Available records —
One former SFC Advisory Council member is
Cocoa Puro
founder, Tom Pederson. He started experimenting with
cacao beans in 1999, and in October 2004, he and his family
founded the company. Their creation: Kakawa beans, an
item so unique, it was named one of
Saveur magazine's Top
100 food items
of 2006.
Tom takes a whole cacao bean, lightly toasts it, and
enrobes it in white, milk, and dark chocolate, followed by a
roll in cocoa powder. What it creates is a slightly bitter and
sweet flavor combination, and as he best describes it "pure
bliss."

What to work on — Look at the entries above. Say how many lines have the word "cacao", and give only the number.

Worked solution — 2